Apple Seeks New Innovation Blood From Google X Founder

Apple Seeks Innovation Sources

Now that Apple’s less-than-stellar earnings report has had time to propagate throughout the industry, the commonsense takeaway is that the company has lost a piece of the innovation mojo that has defined the brand for so long. Haters beware — Apple isn’t taking that criticism laying down.

The company confirmed to MarketWatch that it has officially hired Yoky Matsuoka, cofounder of Google’s ultra-secretive Google X division, to operate in an as-yet-undefined role that will most likely involve pushing Apple’s biometrics and health devices division toward a more innovative future. Matsuoka’s LinkedIn profile reflects her new status as an Apple employee, who will be reporting directly to COO Jeff Williams, the brand’s head of its HealthKit, ResearchKit and CareKit suite of health-related platforms.

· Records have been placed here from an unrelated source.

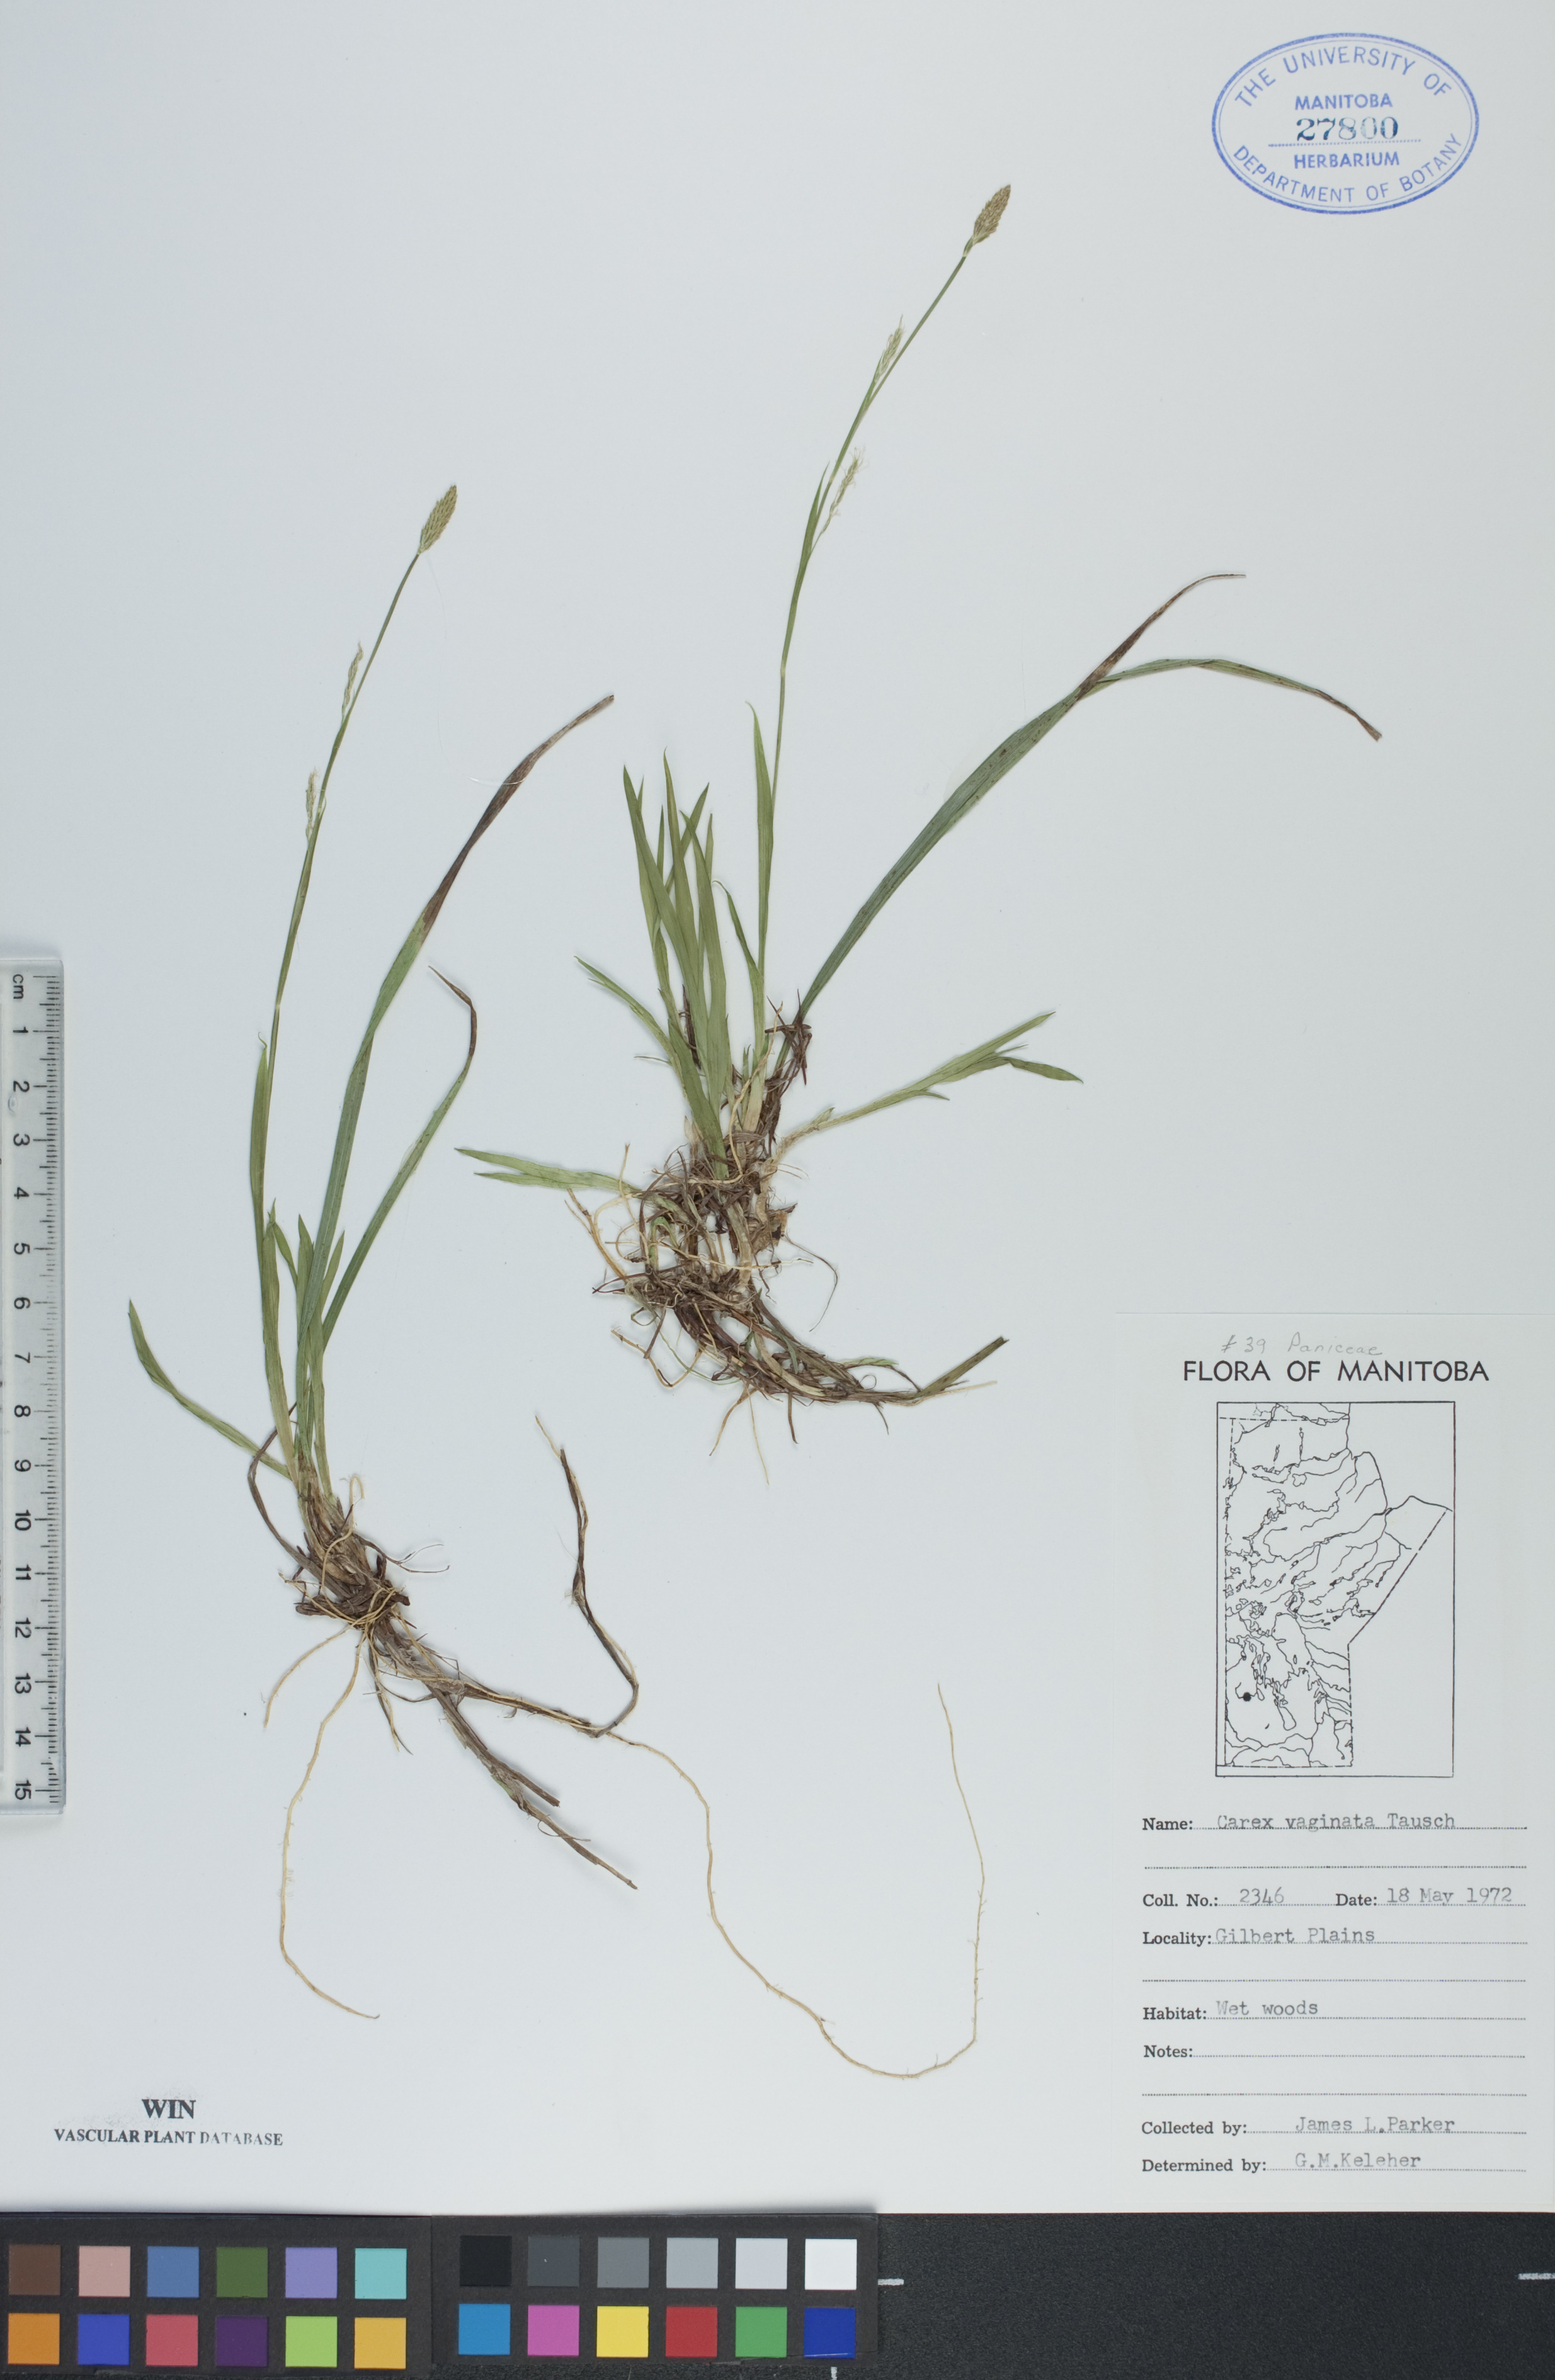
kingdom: Plantae
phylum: Tracheophyta
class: Liliopsida
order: Poales
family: Cyperaceae
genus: Carex
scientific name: Carex vaginata
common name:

It’s a big get for Apple, which needs some kind of PR boost after the press has had a collective field day with the company’s first decline in revenue in more than a decade. Matsuoka’s hiring is far more than a hollow marketing opportunity, though. The highly sought-after innovator was once in talks to assume a vice president role at Twitter in 2015, and she was a key figure in the formation of smart home thermostat Nest’s machine-learning algorithms.

Nest has carved a nice little market niche out for itself since Matsuoka’s departure, and it’s not out of the realm of possibility for Apple to be hoping for a similar kind of growth pattern for what it hopes is a growing number of features for its growing health platforms. Jeff Cribbs, health technology analyst at Gartner, told Phys.org that Apple is less concerned with the particulars of that progression — which fits with Matsuoka’s as-yet-unnamed position — than it is with getting the ball rolling in the first place.

“Even if you can’t point to a revenue stream today, being the hub of an ecosystem related to health care could have great value in the future,” Cribbs said.